I chose a demo with a heap table because it has the fewest edge cases. The same issue can occur with clustered tables as well:

IF OBJECT_ID(N'dbo.Test', N'U') IS NOT NULL
    DROP TABLE dbo.Test;

CREATE TABLE dbo.Test (n bigint NOT NULL);

INSERT dbo.Test 
    WITH (TABLOCK)
    (n)
SELECT TOP (250 * 1000)
    n = ROW_NUMBER() OVER (ORDER BY @@SPID)
FROM sys.columns AS C1
CROSS JOIN sys.columns AS C2
CROSS JOIN sys.columns AS C3
ORDER BY 
    n ASC;

-- NEW! Now a clustered table
CREATE UNIQUE CLUSTERED INDEX i ON dbo.Test (n);

The test insert is modified to include a (redundant) index seek:

INSERT dbo.Test 
    (n)
SELECT 
    T2.n + (OneTwo.v * 250 * 1000)
FROM 
(
    SELECT 1 
    UNION ALL 
    SELECT 2
) AS OneTwo (v)
JOIN dbo.Test AS T2 
    ON T2.n % 1 = OneTwo.v % 1
--LEFT JOIN #BatchMe AS BM 
--    ON 0 = 1
WHERE
    T2.n > 0 -- just for the seek

The target execution plan shape is:

Estimated seek plan

Depending on your configuration, you might struggle to get this exact plan. A common alternative selected by the optimizer features a parallel batch mode sort after the hash join. This sort can provide full phase separation to prevent the Halloween Problem, so no eager spool is necessary.

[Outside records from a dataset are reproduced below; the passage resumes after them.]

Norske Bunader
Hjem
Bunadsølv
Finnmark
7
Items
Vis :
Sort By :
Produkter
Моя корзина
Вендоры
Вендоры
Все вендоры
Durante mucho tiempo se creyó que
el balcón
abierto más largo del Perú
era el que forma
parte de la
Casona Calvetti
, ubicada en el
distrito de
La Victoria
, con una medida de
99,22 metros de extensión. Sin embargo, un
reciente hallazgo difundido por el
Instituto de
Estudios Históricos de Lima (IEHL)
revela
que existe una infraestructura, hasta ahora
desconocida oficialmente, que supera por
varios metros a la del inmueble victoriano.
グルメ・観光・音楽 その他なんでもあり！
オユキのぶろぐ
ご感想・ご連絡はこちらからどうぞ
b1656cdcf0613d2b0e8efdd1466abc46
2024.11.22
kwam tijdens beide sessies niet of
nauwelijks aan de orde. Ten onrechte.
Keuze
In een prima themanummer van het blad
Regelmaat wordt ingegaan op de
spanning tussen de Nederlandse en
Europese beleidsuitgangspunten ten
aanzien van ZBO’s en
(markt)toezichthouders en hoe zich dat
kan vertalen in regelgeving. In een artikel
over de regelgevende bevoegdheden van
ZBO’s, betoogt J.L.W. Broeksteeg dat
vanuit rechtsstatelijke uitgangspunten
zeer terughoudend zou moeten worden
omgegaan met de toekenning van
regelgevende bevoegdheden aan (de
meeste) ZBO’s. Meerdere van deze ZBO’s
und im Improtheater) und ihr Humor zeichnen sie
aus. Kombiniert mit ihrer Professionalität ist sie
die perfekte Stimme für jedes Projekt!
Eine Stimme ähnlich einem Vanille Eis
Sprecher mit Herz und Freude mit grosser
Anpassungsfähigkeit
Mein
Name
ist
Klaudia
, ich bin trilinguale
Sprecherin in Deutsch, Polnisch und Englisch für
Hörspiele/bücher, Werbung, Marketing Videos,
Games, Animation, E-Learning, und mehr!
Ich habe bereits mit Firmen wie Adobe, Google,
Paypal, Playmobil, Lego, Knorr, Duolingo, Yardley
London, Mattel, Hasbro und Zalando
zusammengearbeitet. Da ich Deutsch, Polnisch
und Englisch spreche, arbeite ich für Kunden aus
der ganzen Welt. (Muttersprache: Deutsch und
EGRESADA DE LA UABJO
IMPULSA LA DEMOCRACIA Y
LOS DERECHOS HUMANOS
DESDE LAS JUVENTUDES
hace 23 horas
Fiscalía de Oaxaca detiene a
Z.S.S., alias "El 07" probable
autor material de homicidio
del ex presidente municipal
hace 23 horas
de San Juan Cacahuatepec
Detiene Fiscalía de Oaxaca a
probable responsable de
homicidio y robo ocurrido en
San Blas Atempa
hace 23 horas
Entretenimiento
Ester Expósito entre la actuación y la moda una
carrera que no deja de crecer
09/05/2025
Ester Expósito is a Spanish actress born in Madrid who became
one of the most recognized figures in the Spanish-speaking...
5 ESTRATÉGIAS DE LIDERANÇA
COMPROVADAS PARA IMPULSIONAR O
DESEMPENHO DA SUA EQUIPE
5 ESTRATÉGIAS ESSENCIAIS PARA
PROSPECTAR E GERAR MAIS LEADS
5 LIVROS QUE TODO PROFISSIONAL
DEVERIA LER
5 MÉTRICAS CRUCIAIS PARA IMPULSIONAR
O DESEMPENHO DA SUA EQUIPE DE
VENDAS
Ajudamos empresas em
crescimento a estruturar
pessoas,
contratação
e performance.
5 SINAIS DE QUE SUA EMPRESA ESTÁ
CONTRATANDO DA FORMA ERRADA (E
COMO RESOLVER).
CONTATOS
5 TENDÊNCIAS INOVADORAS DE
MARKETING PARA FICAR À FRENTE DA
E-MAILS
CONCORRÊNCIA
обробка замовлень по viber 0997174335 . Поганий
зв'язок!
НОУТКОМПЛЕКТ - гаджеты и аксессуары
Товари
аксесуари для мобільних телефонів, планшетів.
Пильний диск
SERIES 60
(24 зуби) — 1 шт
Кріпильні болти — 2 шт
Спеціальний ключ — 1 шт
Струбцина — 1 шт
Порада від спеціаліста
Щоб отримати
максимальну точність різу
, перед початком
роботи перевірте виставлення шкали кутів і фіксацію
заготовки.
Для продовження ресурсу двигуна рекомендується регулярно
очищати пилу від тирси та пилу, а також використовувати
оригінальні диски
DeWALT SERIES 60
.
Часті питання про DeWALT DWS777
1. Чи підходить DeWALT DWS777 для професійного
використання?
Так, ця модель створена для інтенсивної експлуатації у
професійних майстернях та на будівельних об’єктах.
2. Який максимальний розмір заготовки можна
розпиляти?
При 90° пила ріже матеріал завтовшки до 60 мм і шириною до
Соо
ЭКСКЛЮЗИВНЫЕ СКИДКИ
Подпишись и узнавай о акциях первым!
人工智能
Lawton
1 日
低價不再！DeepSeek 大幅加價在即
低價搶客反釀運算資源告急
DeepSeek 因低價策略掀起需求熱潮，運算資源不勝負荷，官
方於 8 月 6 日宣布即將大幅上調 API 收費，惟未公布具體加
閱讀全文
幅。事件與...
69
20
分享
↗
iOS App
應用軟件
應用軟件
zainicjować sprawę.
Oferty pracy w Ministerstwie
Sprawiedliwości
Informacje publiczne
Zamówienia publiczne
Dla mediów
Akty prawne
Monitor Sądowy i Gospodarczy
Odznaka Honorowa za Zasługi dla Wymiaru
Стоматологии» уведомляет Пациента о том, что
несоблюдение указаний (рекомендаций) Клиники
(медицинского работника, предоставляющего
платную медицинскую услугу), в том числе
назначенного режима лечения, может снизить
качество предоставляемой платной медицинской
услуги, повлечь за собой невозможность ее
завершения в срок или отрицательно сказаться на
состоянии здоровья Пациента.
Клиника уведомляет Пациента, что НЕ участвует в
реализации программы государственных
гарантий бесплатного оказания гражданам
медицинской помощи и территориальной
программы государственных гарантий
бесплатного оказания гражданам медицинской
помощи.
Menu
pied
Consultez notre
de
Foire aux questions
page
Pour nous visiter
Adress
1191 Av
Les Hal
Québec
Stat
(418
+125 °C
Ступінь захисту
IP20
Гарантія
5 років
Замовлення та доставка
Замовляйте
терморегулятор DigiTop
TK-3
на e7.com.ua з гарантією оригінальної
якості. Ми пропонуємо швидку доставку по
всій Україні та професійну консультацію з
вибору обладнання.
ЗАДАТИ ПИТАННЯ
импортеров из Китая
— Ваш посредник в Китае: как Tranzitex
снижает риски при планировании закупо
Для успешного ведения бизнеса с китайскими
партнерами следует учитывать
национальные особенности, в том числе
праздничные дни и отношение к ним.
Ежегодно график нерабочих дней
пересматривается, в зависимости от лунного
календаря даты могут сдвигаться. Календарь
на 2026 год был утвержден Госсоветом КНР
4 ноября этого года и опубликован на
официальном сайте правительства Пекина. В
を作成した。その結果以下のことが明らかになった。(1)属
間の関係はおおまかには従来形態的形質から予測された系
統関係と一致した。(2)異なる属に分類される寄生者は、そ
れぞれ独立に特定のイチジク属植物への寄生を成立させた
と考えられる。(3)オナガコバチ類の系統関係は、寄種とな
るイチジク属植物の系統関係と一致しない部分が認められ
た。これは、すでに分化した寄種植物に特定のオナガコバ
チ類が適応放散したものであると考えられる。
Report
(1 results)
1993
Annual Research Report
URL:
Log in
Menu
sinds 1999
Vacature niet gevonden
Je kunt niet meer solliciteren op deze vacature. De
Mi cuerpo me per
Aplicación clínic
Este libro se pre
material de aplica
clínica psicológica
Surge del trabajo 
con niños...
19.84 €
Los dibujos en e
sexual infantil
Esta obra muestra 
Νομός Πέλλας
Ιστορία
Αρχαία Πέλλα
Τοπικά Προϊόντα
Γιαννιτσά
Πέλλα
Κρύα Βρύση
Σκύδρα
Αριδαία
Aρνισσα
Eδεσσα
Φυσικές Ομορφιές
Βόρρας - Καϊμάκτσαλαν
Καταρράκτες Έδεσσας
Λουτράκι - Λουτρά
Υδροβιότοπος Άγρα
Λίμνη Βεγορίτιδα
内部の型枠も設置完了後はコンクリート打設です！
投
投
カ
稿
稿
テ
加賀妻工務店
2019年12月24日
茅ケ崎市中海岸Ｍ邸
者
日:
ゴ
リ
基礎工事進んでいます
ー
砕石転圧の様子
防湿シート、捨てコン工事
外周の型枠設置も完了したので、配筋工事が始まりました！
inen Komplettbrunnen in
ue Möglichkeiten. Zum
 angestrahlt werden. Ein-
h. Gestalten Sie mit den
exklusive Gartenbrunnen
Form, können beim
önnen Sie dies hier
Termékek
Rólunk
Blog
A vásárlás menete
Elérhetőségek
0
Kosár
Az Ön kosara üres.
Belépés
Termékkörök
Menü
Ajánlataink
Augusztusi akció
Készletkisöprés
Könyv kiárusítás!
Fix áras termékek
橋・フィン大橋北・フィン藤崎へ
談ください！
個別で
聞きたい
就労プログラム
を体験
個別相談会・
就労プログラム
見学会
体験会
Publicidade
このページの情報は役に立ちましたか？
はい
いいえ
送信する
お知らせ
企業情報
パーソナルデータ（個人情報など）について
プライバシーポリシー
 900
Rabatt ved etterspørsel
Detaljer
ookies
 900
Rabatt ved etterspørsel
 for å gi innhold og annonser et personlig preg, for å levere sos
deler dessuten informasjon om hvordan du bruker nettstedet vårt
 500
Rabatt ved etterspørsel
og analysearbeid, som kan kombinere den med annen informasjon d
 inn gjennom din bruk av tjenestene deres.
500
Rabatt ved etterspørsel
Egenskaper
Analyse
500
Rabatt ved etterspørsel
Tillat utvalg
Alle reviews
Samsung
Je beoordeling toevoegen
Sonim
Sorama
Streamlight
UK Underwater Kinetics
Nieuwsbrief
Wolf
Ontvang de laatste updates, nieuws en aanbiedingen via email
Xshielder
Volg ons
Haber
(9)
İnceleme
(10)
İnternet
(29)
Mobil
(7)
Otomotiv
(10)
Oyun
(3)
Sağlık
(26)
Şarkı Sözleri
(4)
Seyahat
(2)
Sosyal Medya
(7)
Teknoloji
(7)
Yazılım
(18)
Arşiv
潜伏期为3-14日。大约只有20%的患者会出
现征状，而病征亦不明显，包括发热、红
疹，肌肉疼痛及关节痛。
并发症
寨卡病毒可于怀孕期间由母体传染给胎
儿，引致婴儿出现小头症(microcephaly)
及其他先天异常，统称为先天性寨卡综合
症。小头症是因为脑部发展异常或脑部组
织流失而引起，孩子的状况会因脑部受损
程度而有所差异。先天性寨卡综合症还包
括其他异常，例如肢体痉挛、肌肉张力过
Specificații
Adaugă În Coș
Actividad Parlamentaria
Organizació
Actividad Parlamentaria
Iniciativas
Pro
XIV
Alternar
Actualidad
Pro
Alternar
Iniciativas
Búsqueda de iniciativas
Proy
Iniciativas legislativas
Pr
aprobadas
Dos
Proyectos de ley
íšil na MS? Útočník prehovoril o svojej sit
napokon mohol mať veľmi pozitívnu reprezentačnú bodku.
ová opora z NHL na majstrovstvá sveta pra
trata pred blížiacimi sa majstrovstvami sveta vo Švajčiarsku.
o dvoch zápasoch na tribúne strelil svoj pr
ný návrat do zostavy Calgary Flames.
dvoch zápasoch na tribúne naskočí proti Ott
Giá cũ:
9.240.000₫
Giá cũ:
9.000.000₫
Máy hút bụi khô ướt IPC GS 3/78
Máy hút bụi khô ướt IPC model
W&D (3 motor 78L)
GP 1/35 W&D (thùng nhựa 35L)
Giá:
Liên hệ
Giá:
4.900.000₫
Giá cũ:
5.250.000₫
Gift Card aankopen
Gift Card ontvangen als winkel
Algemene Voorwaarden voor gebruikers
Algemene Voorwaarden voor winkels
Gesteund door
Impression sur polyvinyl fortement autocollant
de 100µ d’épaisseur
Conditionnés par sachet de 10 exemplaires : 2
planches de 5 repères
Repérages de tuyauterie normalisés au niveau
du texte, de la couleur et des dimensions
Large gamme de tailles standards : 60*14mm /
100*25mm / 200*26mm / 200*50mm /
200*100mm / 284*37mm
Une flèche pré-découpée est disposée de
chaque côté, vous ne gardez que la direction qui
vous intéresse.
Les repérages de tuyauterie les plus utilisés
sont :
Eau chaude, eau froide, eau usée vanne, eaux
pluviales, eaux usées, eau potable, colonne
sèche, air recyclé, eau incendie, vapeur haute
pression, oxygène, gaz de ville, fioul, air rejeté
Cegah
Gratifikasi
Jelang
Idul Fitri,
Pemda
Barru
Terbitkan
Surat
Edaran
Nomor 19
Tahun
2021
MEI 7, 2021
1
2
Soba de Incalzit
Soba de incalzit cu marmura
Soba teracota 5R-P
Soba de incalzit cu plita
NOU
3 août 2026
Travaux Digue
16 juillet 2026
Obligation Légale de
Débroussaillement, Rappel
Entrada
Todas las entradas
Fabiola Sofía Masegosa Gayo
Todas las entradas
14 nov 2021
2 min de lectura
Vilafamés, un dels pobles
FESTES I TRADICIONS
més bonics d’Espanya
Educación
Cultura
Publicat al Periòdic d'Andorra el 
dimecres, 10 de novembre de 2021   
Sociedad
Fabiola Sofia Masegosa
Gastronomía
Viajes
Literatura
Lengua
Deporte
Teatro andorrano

The sort is introduced to allow ordered inserts to the b-tree, potentially enabling minimal logging via the fast load context. You can work around that in SQL Server by adding a OPTION (QUERYTRACEON 8795)hint to disable the ordered insert optimization. That trace flag is undocumented and unsupported, so it is not for production use.

If you can achieve the desired plan shape (batch mode hash join above parallel eager spool), executing the statement will likely fail with an error like:

Msg 2601, Level 14, State 1, Line 44 Cannot insert duplicate key row in object ‘dbo.Test’ with unique index ‘i’. The duplicate key value is (620934). The statement has been terminated.

There are timing issues involved here. For example, to reproduce this on Azure SQL Database, I had to scale up to S8. Below that level, throttled I/O prevented things happening at the pace necessary for the bug to manifest.

Columnstore source

This final example was collected from a test run with the test table configured as a clustered columnstore, containing 600,000 rows:

Columnstore

On this occasion, the bug caused 999,593 rows to be read from a table with 600,000 rows.

Final Thoughts

I wrote this to provide more information on this issue than is available from official sources at the present time. I cannot claim that the above represents a complete description of the problem. I have not tested much beyond the scripts presented here. You may be able to find additional cases (beyond a batch mode hash join) that can lead to this problem arising.

Until a permanent fix is available, the safest workaround is to avoid parallel eager table spools and batch mode processing where a data-modification statement is vulnerable to the Halloween Problem.

Bug Status

This issue is not fixed in SQL Server 2016 SP2 CU17 or SP3. SP2 CU17 only reverts the fix attempt in CU16 that added HP_SPOOL_BARRIER, with unfortunate side-effects. The duplicate-rows issue remains. The transition to extended support means a fix in unlikely in the future.
The problem is not fixed in SQL Server 2017 CU 31. The transition to extended support means a fix in unlikely in the future.
The bug is fixed in SQL Server 2019 CU21.
The issue is fixed in SQL Server 2022 RTM. If you want to reproduce the bug on SQL Server 2022, enable trace flag 13116 to disable the fix (the same flag was used previously to enable the initial fix, which had problems).

My grateful thanks to Eugene Karpovich, who first alerted me to this issue in July 2020, having experienced this issue in a production system. It was one of the most interesting query plan analysis questions I’ve had in a while.